Edge Computing offers key-value storage. This implies that each of the 100,000 redirect rules will have O(n) complexity in the above scenario.

In simple terms, it takes longer to reach the last item in the list as the items in the list continue to increase.

Edge's key-value storage devices come with an O(1) complexity. This means that no matter the number of items in the list, the look-up times will remain the same.

In our previous example, we can save the URL mappings inside edge key-value storage. Then edge functions can automatically check if there is redirect information in each request.

This would follow the use steps below:

The user will request the old URL.
Then, the edge function near the user takes care of the request.
Next, using the edge function, we will search for the redirect web address inside the edge key-value storage using the requested web address.
The user will get redirect information from the edge function.
The user will access the new web address.
The new web address server responds to the request.

Using edge functions to handle the restructuring issues solves the latency issues.
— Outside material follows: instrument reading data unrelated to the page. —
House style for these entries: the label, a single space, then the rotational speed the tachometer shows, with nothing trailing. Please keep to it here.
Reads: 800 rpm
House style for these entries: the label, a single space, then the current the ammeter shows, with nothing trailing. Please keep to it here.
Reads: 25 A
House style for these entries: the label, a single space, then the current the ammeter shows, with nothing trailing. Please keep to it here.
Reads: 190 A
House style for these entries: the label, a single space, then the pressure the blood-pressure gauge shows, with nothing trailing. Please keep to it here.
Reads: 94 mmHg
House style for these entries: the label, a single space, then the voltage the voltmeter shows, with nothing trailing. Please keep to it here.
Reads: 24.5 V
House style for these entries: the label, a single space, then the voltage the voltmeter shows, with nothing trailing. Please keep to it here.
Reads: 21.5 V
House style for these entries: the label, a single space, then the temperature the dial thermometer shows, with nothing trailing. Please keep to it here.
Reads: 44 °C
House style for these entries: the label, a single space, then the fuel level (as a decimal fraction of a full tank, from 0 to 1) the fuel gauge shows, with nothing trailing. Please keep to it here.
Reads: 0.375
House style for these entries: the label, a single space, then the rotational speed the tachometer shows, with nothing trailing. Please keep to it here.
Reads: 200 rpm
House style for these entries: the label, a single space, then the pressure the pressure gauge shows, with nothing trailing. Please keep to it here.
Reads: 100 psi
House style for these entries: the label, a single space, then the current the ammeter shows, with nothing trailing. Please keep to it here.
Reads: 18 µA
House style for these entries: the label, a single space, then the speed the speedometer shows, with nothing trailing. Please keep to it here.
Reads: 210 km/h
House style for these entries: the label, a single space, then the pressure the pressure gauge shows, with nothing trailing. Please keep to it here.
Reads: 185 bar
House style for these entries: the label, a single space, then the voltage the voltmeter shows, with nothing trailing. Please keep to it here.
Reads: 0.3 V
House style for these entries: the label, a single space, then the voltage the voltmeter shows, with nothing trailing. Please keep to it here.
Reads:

It also improves the performance for large-scale redirects where regex or wildcards are not effective.

Complexity issues

NGINX comes with added complexity for serving static assets, performing reverse proxy, and load balancing.

A redirect server does not have to be complex. This complexity is much reduced when using Edge Computing, making developers more productive.

Setting up and configuring NGINX is complex and requires developerS to read through its documentation from time to time.

Edge Computing works with serverless functions, which are highly scalable. Developers do not need to worry about provisioning a server, the resources the server needs, or even the region to deploy servers.

With Edge Computing, developers write functions, and the service provider decides where to run the code efficiently. It can scale accordingly to handle any additional load.

Conclusion

In this article, we have discussed how Edge Computing offers benefits when performing migrations and handling redirects. These benefits include:

Reduced waiting time since redirect servers work more effectively.
Minimal compute time required to process large URL mappings.
There is less complexity involved in edge redirects than in provisioning and scaling a redirect server.